▶ _Compito assegnato 1_: Nel diario di viaggio in Tanzania, quanto hanno pagato in tutto i tre viaggiatori per i voli Ethiopian di andata e ritorno?
▶ _Compito assegnato 2_: Per favore, prosegui il diario di viaggio in Tanzania partendo subito dopo la sua ultima frase.

▶ _Estratto fornito_:
---
Da poco tornati dalla nostra meravigliosa esperienza in Tanzania, siamo mamma, papà e un bambino di 12 anni (Jacopo) che, per vivere quest’avventura, ha saltato ben 2 settimane di scuola all’inizio della II media…una follia secondo alcuni! Siamo stati molto in dubbio anche noi, ma a posteriori posso solo dire che in un’esperienza del genere il nostro piccolo ranger ha imparato cose che non avrebbe mai potuto apprendere tra i banchi.
23/9: La nostra avventura inizia all’aeroporto Marco polo di Venezia, da dove partiamo per Fiumicino. Da qui un volo notturno ci porta ad Addis Abeba, da dove proseguiremo domani mattina per Kilimanjaro, l’aeroporto che prende il nome dalla vetta più alta d’Africa e che è l’accesso preferenziale per chi, come noi, si accinge ad effettuare un safari nei Parchi del Nord. Abbiamo scelto Ethiopian per vari motivi:
– Ci permetteva di arrivare a Kilimanjaro e ripartire da Zanzibar
– Benchè, a differenza di Turkish, non parta da Venezia, ha orari di arrivo e partenza migliori (inoltre Turkish non va a Zanzibar)
– Il prezzo era conveniente, 1700 Euro in tre andata e ritorno, incluse tasse e voci accessorie.
Durante il volo notturno tra Roma e Addis Abeba dormiamo tutti e tre un bel po’.
24/9
Lo scalo ad Addis Abeba tollerabile (abbiamo visto sicuramente aeroporti migliori, ma anche qualcuno peggiore). Purtroppo la cima del Kilimanjaro si è solo intravista poco prima dell’atterraggio perché avvolta da nubi. Dopo l’atterraggio si attraversa la pista a piedi prima di raggiungere l’edificio. All’ingresso un addetto ci chiede “yellow fever certificate”, ma basta dire “transit in Addis from Italy” e il mio gesto di cercare i biglietti dentro allo zaino viene interrotto da un sorriso e da un cenno di invito a procedere. Compiliamo rapidamente il formulario per il visto, procediamo per il primo sportello (dove si pagano i 50 dollari a persona) poi per il secondo sportello dove viene fatta a tutti una foto e dove vengono prese le impronte digitali. Ritiriamo i bagagli e procediamo verso l’uscita, dove ci aspetta Exaud che ha in mano un cartello con il nostro nome. Da oggi, per 8 giorni, sarà la nostra guida, il nostro angelo custode, il nostro compagno di avventura. Saliamo su un possente Toyota Land Cruiser “stretched”, a telaio lungo, con i sedili modificati e il tetto che si solleva e permette di guardare fuori e fare foto liberamente. Il nostro Jacopo è supereccitato, passati sonno e stanchezza, vorrebbe aprire subito il tetto già dall’aeroporto. Gli viene subito spiegato che il tetto si può tenere aperto solo quando si va pino, sotto i 50 kmh, non quando si corre a 100 sulla principale arteria del paese. Il paesaggio intorno all’aeroporto è piuttosto arido. Man mano che si procede verso Arusha si fa più verde, poi si intravede il profilo appuntito del Monte Meru, la seconda montagna più alta in Tanzania. La strada è buona, ai suoi lati l’Africa e la vita, piccoli insediamenti, negozi colorati, qualche pastore masai, mucche, caprette, cani e tanti bambini. Giunti alle porte di Arusha lasciamo la strada asfaltata principale e pieghiamo a sinistra per qualche chilometro per raggiungere il Moivaro Lodge, davvero caratteristico! Un grande giardino con prato inglese e tanti fiori, piscina e vista sul Mount Meru, un grosso edificio bianco col tetto in paglia disito tra ristorante e bar, poi sparsi nell’amipia tenuta ci sono i bungalows. Raggiungiamo la nostra camera che è molto carina ed è immersa nel verde. Jacopo vuole andare subito ad “assaggiare” la piccola piscina. Pomeriggio di relax a Moivaro Lodge, cena e a letto presto.
---
▶ _Voci dell'elenco_:
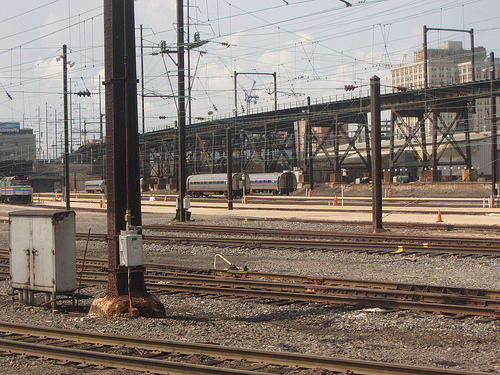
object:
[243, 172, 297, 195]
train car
---
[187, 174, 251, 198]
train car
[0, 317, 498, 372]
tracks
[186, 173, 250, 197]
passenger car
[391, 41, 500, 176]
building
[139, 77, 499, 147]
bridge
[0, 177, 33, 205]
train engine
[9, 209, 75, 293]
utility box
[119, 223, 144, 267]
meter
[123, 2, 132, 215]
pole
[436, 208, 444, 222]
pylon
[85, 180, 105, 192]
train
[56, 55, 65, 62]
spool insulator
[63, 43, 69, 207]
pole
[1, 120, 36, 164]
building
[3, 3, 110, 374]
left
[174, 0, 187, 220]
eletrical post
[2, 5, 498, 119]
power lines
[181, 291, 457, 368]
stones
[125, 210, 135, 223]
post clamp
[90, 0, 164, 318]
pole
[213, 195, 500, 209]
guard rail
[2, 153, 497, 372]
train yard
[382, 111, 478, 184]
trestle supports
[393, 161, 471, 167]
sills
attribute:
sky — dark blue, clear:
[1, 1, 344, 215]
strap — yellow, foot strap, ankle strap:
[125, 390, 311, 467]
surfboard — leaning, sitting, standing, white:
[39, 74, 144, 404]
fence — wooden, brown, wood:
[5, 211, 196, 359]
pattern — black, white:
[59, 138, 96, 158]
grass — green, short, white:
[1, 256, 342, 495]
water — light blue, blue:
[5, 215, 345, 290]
---
▶ _Risposta scritta 1_: 1700 euro in tre, comprese tasse e voci accessorie.

▶ _Risposta scritta 2_:
25/9
Partiamo al mattino verso le 8, destinazione Tarangire. E’ definito “il parco dei giganti” perché ospita alcuni tra gli abitanti più granfi della savana: le sue colline sono punteggiate da giganteschi baobab dal profilo inconfondibile, e sono il regno di enormi mandrie di elefanti. La zona del fiume e la Silale Swamp ci hanno regalato avvistamenti indimenticabili: il primo leopardo sull’albero il pasto di decine di avvoltoi a breve distanza dall’auto, una famiglia di 9 leoni, antilopi, gazzelle e ungulati in quantità. Pernottiamo al Tarangire Safari Lodge, un campo tendato in splendida posizione sul fiume. Al tramonto è indimenticabile l’aperitivo con vista su bufali ed elefanti!
26/9
Usciamo presto per un game drive mattutino. A breve distanza dal camp un gruppo di iene sta banchettando sui resti di una gazzella. La nostra guida ritiene che le iene non possono averla cacciata, che si tratta della preda catturata da un ghepardo, uno dei predatori più agili e leggeri e spesso vittima di furti da parte di iene e leoni. Dal Tarangire si passa per l’incrocio di Makuyuni e da qui procede dritta verso ovest. Davanti a noi una montagna, una falesia appare nitida: è l’escarpment della Rift Valley. Attraversiamo per Mto wa Mbu che abbiamo ribattezzato “il paese delle banane” data la quantità di bancarelle che vendono questo prodotto, passiamo davanti all’ingresso del Lake Manyara (parco che, quando è giunto il momento di operare una scelta, abbiamo deciso di “saltare” e iniziamo la salita sulla parete del Rift. Una sosta è d’obbligo al belvedere che offre una vista magnifica sul Lake Manyara e sulla falesia. Più su morbide colline dall’aspetto poco africano indicano l’inizio delle Ngorongoro Highlands. Siamo a Karatu, dove ci fermiamo a Endoro Lodge, un’oasi di pace, tranquillità e comfort immersa nel verde.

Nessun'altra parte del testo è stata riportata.